→ **What you should do**
Each record below must be written out again in exactly the same form.

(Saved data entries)
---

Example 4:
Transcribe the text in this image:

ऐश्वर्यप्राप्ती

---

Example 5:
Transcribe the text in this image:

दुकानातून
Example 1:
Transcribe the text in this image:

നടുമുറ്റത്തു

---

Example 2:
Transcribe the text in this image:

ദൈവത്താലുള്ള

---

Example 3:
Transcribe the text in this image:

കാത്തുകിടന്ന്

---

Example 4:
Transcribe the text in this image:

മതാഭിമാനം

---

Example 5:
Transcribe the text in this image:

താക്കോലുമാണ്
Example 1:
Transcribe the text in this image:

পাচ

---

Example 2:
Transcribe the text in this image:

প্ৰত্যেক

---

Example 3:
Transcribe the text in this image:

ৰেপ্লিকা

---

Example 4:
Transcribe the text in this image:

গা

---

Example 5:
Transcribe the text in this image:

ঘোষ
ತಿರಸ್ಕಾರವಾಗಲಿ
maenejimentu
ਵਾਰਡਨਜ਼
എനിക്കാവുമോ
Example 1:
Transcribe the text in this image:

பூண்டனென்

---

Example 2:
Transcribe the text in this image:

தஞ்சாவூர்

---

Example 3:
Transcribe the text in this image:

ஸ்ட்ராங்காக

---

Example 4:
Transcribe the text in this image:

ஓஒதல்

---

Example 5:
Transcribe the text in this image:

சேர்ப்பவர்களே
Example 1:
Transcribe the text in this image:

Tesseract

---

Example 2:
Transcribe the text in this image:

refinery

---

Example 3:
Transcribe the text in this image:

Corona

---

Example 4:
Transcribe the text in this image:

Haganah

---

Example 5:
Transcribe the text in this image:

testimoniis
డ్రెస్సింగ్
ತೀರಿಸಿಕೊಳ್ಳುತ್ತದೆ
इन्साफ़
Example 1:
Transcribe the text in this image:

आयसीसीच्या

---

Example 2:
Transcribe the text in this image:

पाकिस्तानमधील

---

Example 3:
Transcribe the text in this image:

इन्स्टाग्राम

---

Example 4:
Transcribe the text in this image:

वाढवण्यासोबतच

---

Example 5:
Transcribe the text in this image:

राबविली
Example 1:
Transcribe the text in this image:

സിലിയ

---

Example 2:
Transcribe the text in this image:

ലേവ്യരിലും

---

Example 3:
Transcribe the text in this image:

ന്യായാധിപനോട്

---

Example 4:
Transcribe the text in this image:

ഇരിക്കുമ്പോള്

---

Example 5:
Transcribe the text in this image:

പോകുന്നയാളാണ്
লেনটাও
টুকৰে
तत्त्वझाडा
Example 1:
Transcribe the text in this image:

→ **Written response**
---

Example 4:
Transcribe the text in this image:

ऐश्वर्यप्राप्ती

---

Example 5:
Transcribe the text in this image:

दुकानातून
Example 1:
Transcribe the text in this image:

നടുമുറ്റത്തു

---

Example 2:
Transcribe the text in this image:

ദൈവത്താലുള്ള

---

Example 3:
Transcribe the text in this image:

കാത്തുകിടന്ന്

---

Example 4:
Transcribe the text in this image:

മതാഭിമാനം

---

Example 5:
Transcribe the text in this image:

താക്കോലുമാണ്
Example 1:
Transcribe the text in this image:

পাচ

---

Example 2:
Transcribe the text in this image:

প্ৰত্যেক

---

Example 3:
Transcribe the text in this image:

ৰেপ্লিকা

---

Example 4:
Transcribe the text in this image:

গা

---

Example 5:
Transcribe the text in this image:

ঘোষ
ತಿರಸ್ಕಾರವಾಗಲಿ
maenejimentu
ਵਾਰਡਨਜ਼
എനിക്കാവുമോ
Example 1:
Transcribe the text in this image:

பூண்டனென்

---

Example 2:
Transcribe the text in this image:

தஞ்சாவூர்

---

Example 3:
Transcribe the text in this image:

ஸ்ட்ராங்காக

---

Example 4:
Transcribe the text in this image:

ஓஒதல்

---

Example 5:
Transcribe the text in this image:

சேர்ப்பவர்களே
Example 1:
Transcribe the text in this image:

Tesseract

---

Example 2:
Transcribe the text in this image:

refinery

---

Example 3:
Transcribe the text in this image:

Corona

---

Example 4:
Transcribe the text in this image:

Haganah

---

Example 5:
Transcribe the text in this image:

testimoniis
డ్రెస్సింగ్
ತೀರಿಸಿಕೊಳ್ಳುತ್ತದೆ
इन्साफ़
Example 1:
Transcribe the text in this image:

आयसीसीच्या

---

Example 2:
Transcribe the text in this image:

पाकिस्तानमधील

---

Example 3:
Transcribe the text in this image:

इन्स्टाग्राम

---

Example 4:
Transcribe the text in this image:

वाढवण्यासोबतच

---

Example 5:
Transcribe the text in this image:

राबविली
Example 1:
Transcribe the text in this image:

സിലിയ

---

Example 2:
Transcribe the text in this image:

ലേവ്യരിലും

---

Example 3:
Transcribe the text in this image:

ന്യായാധിപനോട്

---

Example 4:
Transcribe the text in this image:

ഇരിക്കുമ്പോള്

---

Example 5:
Transcribe the text in this image:

പോകുന്നയാളാണ്
লেনটাও
টুকৰে
तत्त्वझाडा
Example 1:
Transcribe the text in this image:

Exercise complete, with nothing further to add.